Let’s assume the digit at unit’s place is x and ten’s place is y. 

Thus from the question, the number we need to find is 10y + x. 

From the question since the two digits of the number are differing by 3. Therefore, 

x – y = ±3 …………. (i) 

And, after reversing the digits, the number so obtained is 10x + y. 

Again it’s given from the question that, the sum of the numbers obtained by reversing the digit’s places and the original number is 99. Thus, this can be written as; 

(10x + y) + (I0y + x) = 99 

⇒ 10x + y + 10y + x = 99 

⇒ 11x + 11y = 99 

⇒ 11(x + y) = 99 

⇒ x + y = 99/11

⇒ x + y = 9 …………… (ii) 

So, finally we have two sets of systems of equations to solve.
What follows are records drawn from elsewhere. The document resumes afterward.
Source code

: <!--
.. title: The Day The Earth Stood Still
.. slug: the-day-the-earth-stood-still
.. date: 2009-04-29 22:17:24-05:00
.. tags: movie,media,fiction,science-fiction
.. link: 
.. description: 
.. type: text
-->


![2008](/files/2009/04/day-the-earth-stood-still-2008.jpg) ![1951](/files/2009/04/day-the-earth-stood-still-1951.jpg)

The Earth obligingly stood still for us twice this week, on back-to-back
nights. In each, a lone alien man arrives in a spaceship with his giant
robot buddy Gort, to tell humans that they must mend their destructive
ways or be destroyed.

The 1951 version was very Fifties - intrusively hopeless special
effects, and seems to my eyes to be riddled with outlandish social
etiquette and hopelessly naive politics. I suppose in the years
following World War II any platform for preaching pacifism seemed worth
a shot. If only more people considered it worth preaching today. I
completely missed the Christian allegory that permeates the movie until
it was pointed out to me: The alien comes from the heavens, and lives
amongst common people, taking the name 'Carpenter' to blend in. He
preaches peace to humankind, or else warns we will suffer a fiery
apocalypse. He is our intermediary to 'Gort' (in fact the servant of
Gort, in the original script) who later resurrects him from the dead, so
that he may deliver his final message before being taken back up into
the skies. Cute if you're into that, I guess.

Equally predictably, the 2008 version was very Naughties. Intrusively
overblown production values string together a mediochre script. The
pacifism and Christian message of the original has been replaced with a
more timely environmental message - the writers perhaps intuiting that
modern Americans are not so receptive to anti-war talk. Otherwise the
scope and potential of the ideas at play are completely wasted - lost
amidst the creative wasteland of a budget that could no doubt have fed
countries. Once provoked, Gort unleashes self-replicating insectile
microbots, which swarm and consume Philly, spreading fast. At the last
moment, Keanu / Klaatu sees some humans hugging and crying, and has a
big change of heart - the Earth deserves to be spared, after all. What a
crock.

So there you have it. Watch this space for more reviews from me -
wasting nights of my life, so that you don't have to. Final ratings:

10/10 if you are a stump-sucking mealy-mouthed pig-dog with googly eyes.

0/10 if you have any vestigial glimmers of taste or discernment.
Those are, 

x – y = 3 and x + y = 9 

x – y = -3 and x + y = 9 

Now, let’s solve the first set of system of equations; 

x – y = 3 ……….. (iii) 

x + y = 9 ………. (iv) 

Adding the equations (iii) and (iv), we get; 

(x – y) + (x + y) = 3 + 9 

⇒ x – y + x + y =12 

⇒ 2x = 12 

⇒ x = 12/2

⇒ x = 6 

Putting the value of x in equation (iii), we find y 

6 – y = 3 

⇒ y = 6 – 3 

⇒ y = 3 

Hence, when considering this set the required number should be 10 x 3 + 6 = 36 

Now, when solving the second set of system of equations, 

x – y = –3 ……….(v) 

x + y = 9 …………(vi) 

Adding the equations (v) and (vi), we get; 

(x – y) + (x + y) = –3 + 9 

x – y + x + y = 6 

2x = 6 

x = 3 

Putting the value of x in equation 5, we get; 

3 – y = -3 

⇒ y = 3 + 3 

⇒ y = 6 

Hence, when considering this set the required number should be 10 x 6 + 3 = 63 

Therefore, there are two such numbers for the given question.